Já tive casos como placas EPoX (que são de alto nível, principalmente para overclock, com toda essa parte elétrica mais reforçada) com capacitores estufados. É claro, pode realmente ser algum problema direto na parte elétrica da placa, mas na grande maioria dos casos, principalmente quando é a região dos mosfests afetada, passo sempre um orçamento com a troca da fonte inclusa (e claro, salientando para o cliente porquê a fonte está sendo trocada).
Já tive várias placas “ressucitadas” trocando capacitores. Isso exige certa habilidade com estanhador e um conhecimento de eletrônica, mas é uma solução bem viável, principalmente em placas que valem a pena um conserto, como o caso dessa EPoX que teve seus capacitores trocados e funciona até hoje.

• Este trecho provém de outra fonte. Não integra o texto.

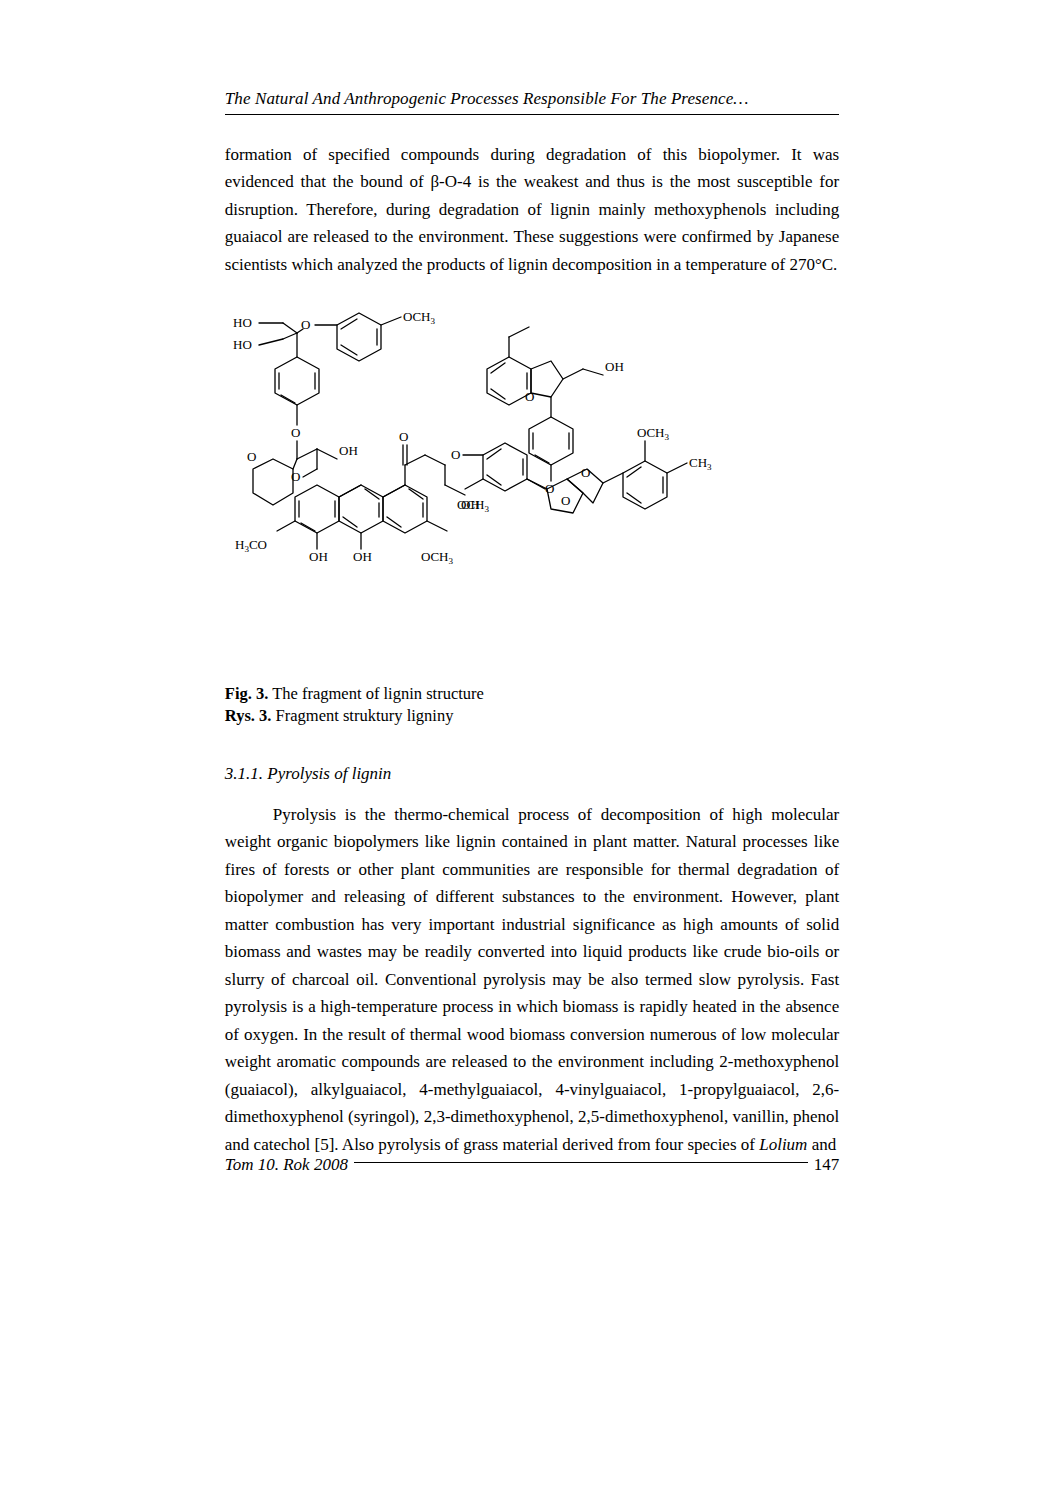The Natural And Anthropogenic Processes Responsible For The Presence…
formation of specified compounds during degradation of this biopolymer. It was evidenced that the bound of β-O-4 is the weakest and thus is the most susceptible for disruption. Therefore, during degradation of lignin mainly methoxyphenols including guaiacol are released to the environment. These suggestions were confirmed by Japanese scientists which analyzed the products of lignin decomposition in a temperature of 270°C.
HO HO O OCH3 O OH O O H3CO OH OH OCH3 O OH O OCH3 O O OCH3 CH3 O OH O
Fig. 3. The fragment of lignin structure
Rys. 3. Fragment struktury ligniny
3.1.1. Pyrolysis of lignin
Pyrolysis is the thermo-chemical process of decomposition of high molecular weight organic biopolymers like lignin contained in plant matter. Natural processes like fires of forests or other plant communities are responsible for thermal degradation of biopolymer and releasing of different substances to the environment. However, plant matter combustion has very important industrial significance as high amounts of solid biomass and wastes may be readily converted into liquid products like crude bio-oils or slurry of charcoal oil. Conventional pyrolysis may be also termed slow pyrolysis. Fast pyrolysis is a high-temperature process in which biomass is rapidly heated in the absence of oxygen. In the result of thermal wood biomass conversion numerous of low molecular weight aromatic compounds are released to the environment including 2-methoxyphenol (guaiacol), alkylguaiacol, 4-methylguaiacol, 4-vinylguaiacol, 1-propylguaiacol, 2,6-dimethoxyphenol (syringol), 2,3-dimethoxyphenol, 2,5-dimethoxyphenol, vanillin, phenol and catechol [5]. Also pyrolysis of grass material derived from four species of Lolium and
Tom 10. Rok 2008 147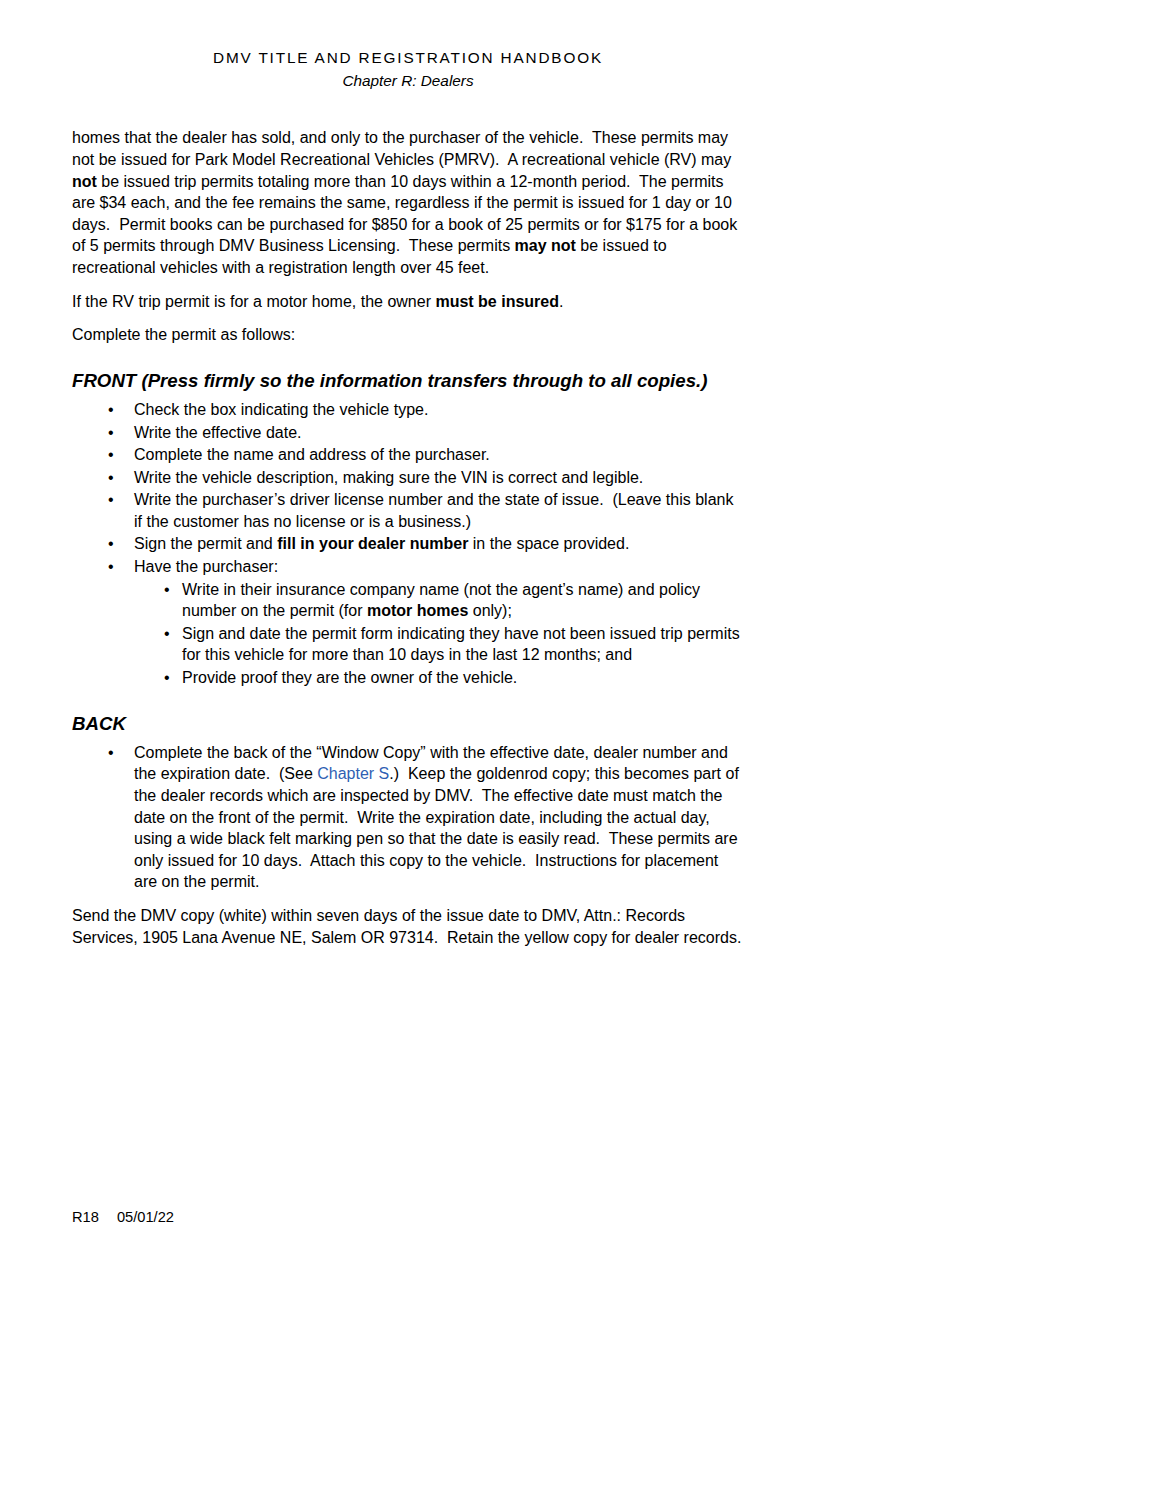DMV TITLE AND REGISTRATION HANDBOOK
Chapter R: Dealers
homes that the dealer has sold, and only to the purchaser of the vehicle. These permits may not be issued for Park Model Recreational Vehicles (PMRV). A recreational vehicle (RV) may not be issued trip permits totaling more than 10 days within a 12-month period. The permits are $34 each, and the fee remains the same, regardless if the permit is issued for 1 day or 10 days. Permit books can be purchased for $850 for a book of 25 permits or for $175 for a book of 5 permits through DMV Business Licensing. These permits may not be issued to recreational vehicles with a registration length over 45 feet.
If the RV trip permit is for a motor home, the owner must be insured.
Complete the permit as follows:
FRONT (Press firmly so the information transfers through to all copies.)
Check the box indicating the vehicle type.
Write the effective date.
Complete the name and address of the purchaser.
Write the vehicle description, making sure the VIN is correct and legible.
Write the purchaser’s driver license number and the state of issue. (Leave this blank if the customer has no license or is a business.)
Sign the permit and fill in your dealer number in the space provided.
Have the purchaser:
Write in their insurance company name (not the agent’s name) and policy number on the permit (for motor homes only);
Sign and date the permit form indicating they have not been issued trip permits for this vehicle for more than 10 days in the last 12 months; and
Provide proof they are the owner of the vehicle.
BACK
Complete the back of the “Window Copy” with the effective date, dealer number and the expiration date. (See Chapter S.) Keep the goldenrod copy; this becomes part of the dealer records which are inspected by DMV. The effective date must match the date on the front of the permit. Write the expiration date, including the actual day, using a wide black felt marking pen so that the date is easily read. These permits are only issued for 10 days. Attach this copy to the vehicle. Instructions for placement are on the permit.
Send the DMV copy (white) within seven days of the issue date to DMV, Attn.: Records Services, 1905 Lana Avenue NE, Salem OR 97314. Retain the yellow copy for dealer records.
R1805/01/22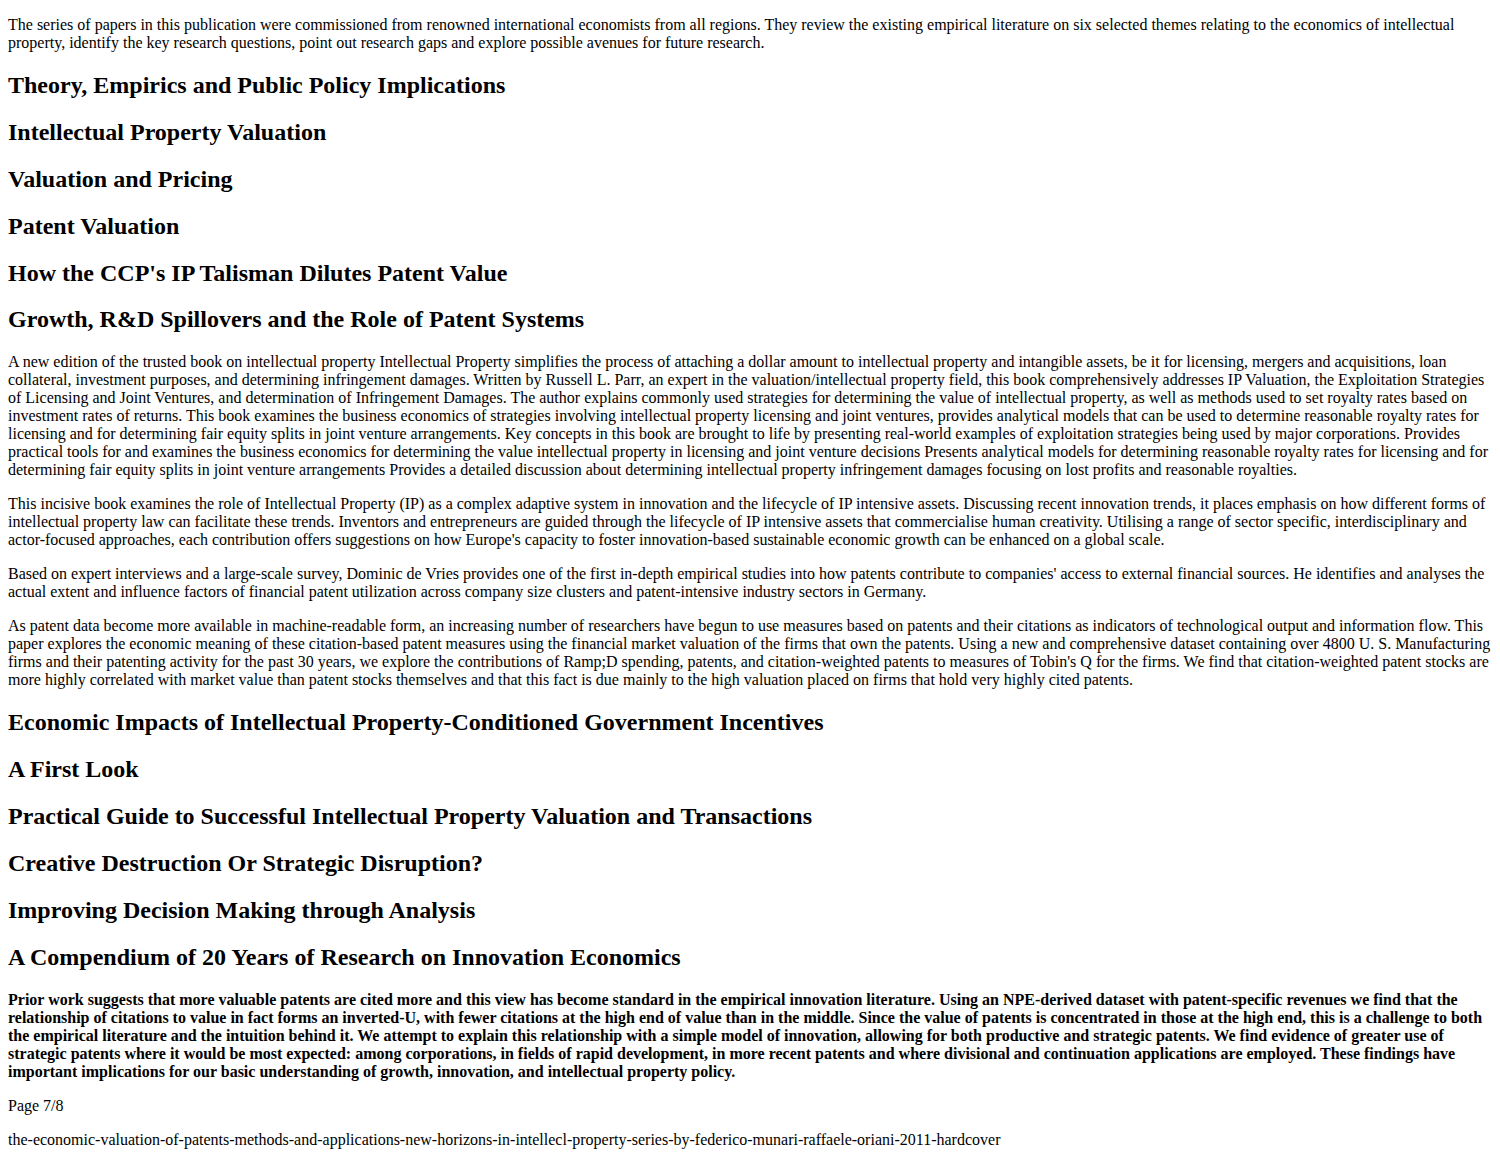The series of papers in this publication were commissioned from renowned international economists from all regions. They review the existing empirical literature on six selected themes relating to the economics of intellectual property, identify the key research questions, point out research gaps and explore possible avenues for future research.
Theory, Empirics and Public Policy Implications
Intellectual Property Valuation
Valuation and Pricing
Patent Valuation
How the CCP's IP Talisman Dilutes Patent Value
Growth, R&D Spillovers and the Role of Patent Systems
A new edition of the trusted book on intellectual property Intellectual Property simplifies the process of attaching a dollar amount to intellectual property and intangible assets, be it for licensing, mergers and acquisitions, loan collateral, investment purposes, and determining infringement damages. Written by Russell L. Parr, an expert in the valuation/intellectual property field, this book comprehensively addresses IP Valuation, the Exploitation Strategies of Licensing and Joint Ventures, and determination of Infringement Damages. The author explains commonly used strategies for determining the value of intellectual property, as well as methods used to set royalty rates based on investment rates of returns. This book examines the business economics of strategies involving intellectual property licensing and joint ventures, provides analytical models that can be used to determine reasonable royalty rates for licensing and for determining fair equity splits in joint venture arrangements. Key concepts in this book are brought to life by presenting real-world examples of exploitation strategies being used by major corporations. Provides practical tools for and examines the business economics for determining the value intellectual property in licensing and joint venture decisions Presents analytical models for determining reasonable royalty rates for licensing and for determining fair equity splits in joint venture arrangements Provides a detailed discussion about determining intellectual property infringement damages focusing on lost profits and reasonable royalties.
This incisive book examines the role of Intellectual Property (IP) as a complex adaptive system in innovation and the lifecycle of IP intensive assets. Discussing recent innovation trends, it places emphasis on how different forms of intellectual property law can facilitate these trends. Inventors and entrepreneurs are guided through the lifecycle of IP intensive assets that commercialise human creativity. Utilising a range of sector specific, interdisciplinary and actor-focused approaches, each contribution offers suggestions on how Europe's capacity to foster innovation-based sustainable economic growth can be enhanced on a global scale.
Based on expert interviews and a large-scale survey, Dominic de Vries provides one of the first in-depth empirical studies into how patents contribute to companies' access to external financial sources. He identifies and analyses the actual extent and influence factors of financial patent utilization across company size clusters and patent-intensive industry sectors in Germany.
As patent data become more available in machine-readable form, an increasing number of researchers have begun to use measures based on patents and their citations as indicators of technological output and information flow. This paper explores the economic meaning of these citation-based patent measures using the financial market valuation of the firms that own the patents. Using a new and comprehensive dataset containing over 4800 U. S. Manufacturing firms and their patenting activity for the past 30 years, we explore the contributions of Ramp;D spending, patents, and citation-weighted patents to measures of Tobin's Q for the firms. We find that citation-weighted patent stocks are more highly correlated with market value than patent stocks themselves and that this fact is due mainly to the high valuation placed on firms that hold very highly cited patents.
Economic Impacts of Intellectual Property-Conditioned Government Incentives
A First Look
Practical Guide to Successful Intellectual Property Valuation and Transactions
Creative Destruction Or Strategic Disruption?
Improving Decision Making through Analysis
A Compendium of 20 Years of Research on Innovation Economics
Prior work suggests that more valuable patents are cited more and this view has become standard in the empirical innovation literature. Using an NPE-derived dataset with patent-specific revenues we find that the relationship of citations to value in fact forms an inverted-U, with fewer citations at the high end of value than in the middle. Since the value of patents is concentrated in those at the high end, this is a challenge to both the empirical literature and the intuition behind it. We attempt to explain this relationship with a simple model of innovation, allowing for both productive and strategic patents. We find evidence of greater use of strategic patents where it would be most expected: among corporations, in fields of rapid development, in more recent patents and where divisional and continuation applications are employed. These findings have important implications for our basic understanding of growth, innovation, and intellectual property policy.
Page 7/8
the-economic-valuation-of-patents-methods-and-applications-new-horizons-in-intellecl-property-series-by-federico-munari-raffaele-oriani-2011-hardcover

A fonte tem mais capacitores ainda, e também estão sujeitos à esse tipo de problema, por isso não esqueça de abri-la e observar sua integridade.
Considerações finais
Para quem está acostumado à um ambiente de laboratório, sabe que muitas vezes a informática fica bem longe apenas do 0 e 1, e que as situações possíveis são infinitas. Entretanto, o que foi abordado nesse tutorial serve como boa base para identificar rapidamente o problema e solucioná-lo, ainda mais nessa área, que cresce e exige profissionais cada vez mais qualificados. Esse tipo de serviço (como praticamente qualquer um envolvendo problemas de hardware) é extremamente estressante. Como última dica posso recomendar um bom ambiente de trabalho, calma, e não se esqueça… É apenas uma máquina :).